### Job
Reproduce the following data line for line, without changing anything.

Layout coordinate data:
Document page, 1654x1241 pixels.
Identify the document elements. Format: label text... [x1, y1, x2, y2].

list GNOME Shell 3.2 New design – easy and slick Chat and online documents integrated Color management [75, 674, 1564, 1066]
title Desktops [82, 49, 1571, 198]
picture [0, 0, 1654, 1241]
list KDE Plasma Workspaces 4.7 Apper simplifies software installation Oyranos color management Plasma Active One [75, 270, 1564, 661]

### Response for this exercise
Document page, 1654x1241 pixels.
Identify the document elements. Format: label text... [x1, y1, x2, y2].

list GNOME Shell 3.2 New design – easy and slick Chat and online documents integrated Color management [75, 674, 1564, 1066]
title Desktops [82, 49, 1571, 198]
picture [0, 0, 1654, 1241]
list KDE Plasma Workspaces 4.7 Apper simplifies software installation Oyranos color management Plasma Active One [75, 270, 1564, 661]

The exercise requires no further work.